**SELECTED EXTRACT:**
******

# New heifer



## BoldVenture

So what do yall think? My first "keeper"


----------



## BlackDog

Looks good


----------



## BoldVenture

Thanks! She's a 9 month old Registered Angus.


----------



## jbardellini

Looks good


----------



## charloisfarmer

Nice it's good when u start raising ur own bloodlines


----------



## Gerard-Dawn

Looking nice, will be a great addition to your livestock!


----------



## dawnandduke2002

Very nice! I look at one of my calves and he's seven months and still looking like a reg. 4 month old, his mom was around 7 months when she was bred, so he's a small one, hence his name; Peanut.


----------



## MississippiJubileeRancher

Looks good where r u all from


----------



## tnsalersbreeder

BoldVenture said:


> So what do yall think? My first "keeper"


Good length, decent depth, a little lacking in the rear end. I would have to see her walk and we how she "tracks" before making a final keeper determination! She looks a bit on the small side frame wise but for 9 months old not to shabby!


----------



## tnsalersbreeder

BoldVenture said:


> Thanks! She's a 9 month old Registered Angus.


Registered don't mean a thing. I've seen someone that had commercial non registered cows that quality wise would wipe the floor with any high dollared registered cow!

******

**LISTED ENTRIES:**

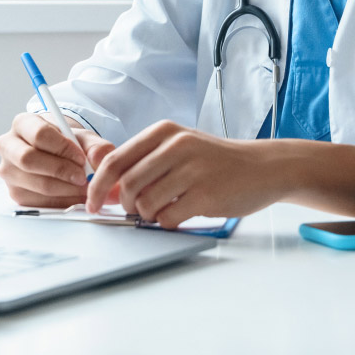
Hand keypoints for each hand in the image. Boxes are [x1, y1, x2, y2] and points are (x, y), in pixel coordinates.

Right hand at [0, 112, 114, 207]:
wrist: (57, 155)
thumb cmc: (66, 143)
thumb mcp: (82, 137)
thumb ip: (95, 145)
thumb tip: (99, 159)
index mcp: (22, 124)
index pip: (39, 135)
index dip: (62, 148)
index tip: (81, 157)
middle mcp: (8, 146)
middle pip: (29, 160)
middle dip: (61, 170)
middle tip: (83, 176)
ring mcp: (8, 172)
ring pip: (36, 184)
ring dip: (66, 189)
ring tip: (84, 187)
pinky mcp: (15, 193)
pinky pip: (39, 202)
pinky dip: (62, 201)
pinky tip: (75, 195)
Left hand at [86, 120, 282, 227]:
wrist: (262, 167)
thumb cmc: (216, 160)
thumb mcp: (180, 148)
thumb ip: (146, 162)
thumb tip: (109, 189)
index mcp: (163, 131)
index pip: (115, 160)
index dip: (97, 186)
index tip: (92, 203)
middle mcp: (176, 145)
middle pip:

******

**WORK REQUEST:** Reproduce the passage of the forum thread about the new heifer starting at "## Gerard-Dawn" and ending at "his name; Peanut.".

**EXERCISE SOLUTION:**
## Gerard-Dawn

Looking nice, will be a great addition to your livestock!


----------



## dawnandduke2002

Very nice! I look at one of my calves and he's seven months and still looking like a reg. 4 month old, his mom was around 7 months when she was bred, so he's a small one, hence his name; Peanut.